● **EXERCISE INSTRUCTIONS**
Look over the entries that follow and work out how many lines contain "René". State the number only.
========
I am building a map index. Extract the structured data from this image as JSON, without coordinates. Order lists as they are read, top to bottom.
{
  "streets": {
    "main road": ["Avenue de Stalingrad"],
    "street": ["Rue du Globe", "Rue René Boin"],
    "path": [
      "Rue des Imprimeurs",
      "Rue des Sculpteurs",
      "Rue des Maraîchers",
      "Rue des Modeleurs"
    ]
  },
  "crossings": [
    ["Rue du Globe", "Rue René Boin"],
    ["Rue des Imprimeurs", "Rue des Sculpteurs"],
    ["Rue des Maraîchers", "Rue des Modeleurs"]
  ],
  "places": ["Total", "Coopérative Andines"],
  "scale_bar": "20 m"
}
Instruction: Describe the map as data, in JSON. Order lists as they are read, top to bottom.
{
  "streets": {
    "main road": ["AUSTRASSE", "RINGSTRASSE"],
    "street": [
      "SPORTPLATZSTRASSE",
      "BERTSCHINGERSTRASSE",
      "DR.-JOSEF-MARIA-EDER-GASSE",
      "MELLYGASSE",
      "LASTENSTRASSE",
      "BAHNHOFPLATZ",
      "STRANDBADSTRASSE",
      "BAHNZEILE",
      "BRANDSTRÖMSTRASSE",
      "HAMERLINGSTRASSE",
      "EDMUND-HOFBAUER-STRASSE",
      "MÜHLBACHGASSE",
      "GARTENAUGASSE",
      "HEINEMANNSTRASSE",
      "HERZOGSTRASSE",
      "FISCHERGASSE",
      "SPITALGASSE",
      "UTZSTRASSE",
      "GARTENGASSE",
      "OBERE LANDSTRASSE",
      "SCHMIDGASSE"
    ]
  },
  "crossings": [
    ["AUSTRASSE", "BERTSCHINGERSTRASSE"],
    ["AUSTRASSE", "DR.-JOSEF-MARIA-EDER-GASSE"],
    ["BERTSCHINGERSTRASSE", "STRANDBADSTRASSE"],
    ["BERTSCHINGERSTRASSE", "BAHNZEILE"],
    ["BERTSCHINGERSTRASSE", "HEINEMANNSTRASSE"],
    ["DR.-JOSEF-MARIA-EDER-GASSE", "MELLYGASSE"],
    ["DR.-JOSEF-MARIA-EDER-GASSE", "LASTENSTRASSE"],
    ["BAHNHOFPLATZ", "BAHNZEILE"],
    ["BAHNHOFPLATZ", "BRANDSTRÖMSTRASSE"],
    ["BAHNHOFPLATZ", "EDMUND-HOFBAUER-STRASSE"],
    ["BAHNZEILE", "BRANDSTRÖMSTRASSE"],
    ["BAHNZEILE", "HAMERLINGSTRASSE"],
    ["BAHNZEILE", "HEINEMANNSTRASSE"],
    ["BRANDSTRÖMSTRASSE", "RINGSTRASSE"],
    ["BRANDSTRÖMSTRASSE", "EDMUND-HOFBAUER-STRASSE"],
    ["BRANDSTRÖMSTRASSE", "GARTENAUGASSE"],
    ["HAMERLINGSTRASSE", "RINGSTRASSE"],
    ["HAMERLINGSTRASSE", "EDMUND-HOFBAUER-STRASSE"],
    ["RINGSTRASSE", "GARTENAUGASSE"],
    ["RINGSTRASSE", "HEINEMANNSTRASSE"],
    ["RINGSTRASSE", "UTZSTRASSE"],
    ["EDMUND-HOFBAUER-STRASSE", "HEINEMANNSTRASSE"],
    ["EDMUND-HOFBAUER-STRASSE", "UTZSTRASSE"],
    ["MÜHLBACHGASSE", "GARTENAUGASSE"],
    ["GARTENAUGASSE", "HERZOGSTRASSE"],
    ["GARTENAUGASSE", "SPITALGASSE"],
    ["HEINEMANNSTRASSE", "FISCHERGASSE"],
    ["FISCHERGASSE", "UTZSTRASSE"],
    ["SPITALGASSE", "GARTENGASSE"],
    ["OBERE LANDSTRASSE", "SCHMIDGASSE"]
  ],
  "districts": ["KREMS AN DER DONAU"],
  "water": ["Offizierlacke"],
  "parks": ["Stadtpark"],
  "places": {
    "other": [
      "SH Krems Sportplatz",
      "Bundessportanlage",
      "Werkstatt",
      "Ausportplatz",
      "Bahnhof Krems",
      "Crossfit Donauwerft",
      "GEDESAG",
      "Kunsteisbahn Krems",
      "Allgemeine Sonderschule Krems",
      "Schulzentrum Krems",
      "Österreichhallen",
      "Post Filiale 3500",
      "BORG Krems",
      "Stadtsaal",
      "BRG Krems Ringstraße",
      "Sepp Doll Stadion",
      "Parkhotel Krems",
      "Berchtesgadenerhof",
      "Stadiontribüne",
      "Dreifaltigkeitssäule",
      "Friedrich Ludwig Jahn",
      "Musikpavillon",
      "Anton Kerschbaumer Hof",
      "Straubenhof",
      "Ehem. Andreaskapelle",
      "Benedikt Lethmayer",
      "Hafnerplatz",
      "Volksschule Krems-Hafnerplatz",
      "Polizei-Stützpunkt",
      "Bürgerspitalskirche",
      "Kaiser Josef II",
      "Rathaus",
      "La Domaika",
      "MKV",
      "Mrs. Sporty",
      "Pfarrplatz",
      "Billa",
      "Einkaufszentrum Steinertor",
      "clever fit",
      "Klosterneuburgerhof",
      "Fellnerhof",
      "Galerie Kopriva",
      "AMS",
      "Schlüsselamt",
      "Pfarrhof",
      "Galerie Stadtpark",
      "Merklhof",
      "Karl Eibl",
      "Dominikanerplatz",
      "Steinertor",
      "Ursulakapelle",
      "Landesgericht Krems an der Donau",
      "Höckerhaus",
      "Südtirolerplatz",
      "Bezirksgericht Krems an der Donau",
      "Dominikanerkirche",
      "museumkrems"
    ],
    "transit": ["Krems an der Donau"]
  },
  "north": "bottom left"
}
========
● **YOUR SOLUTION**
2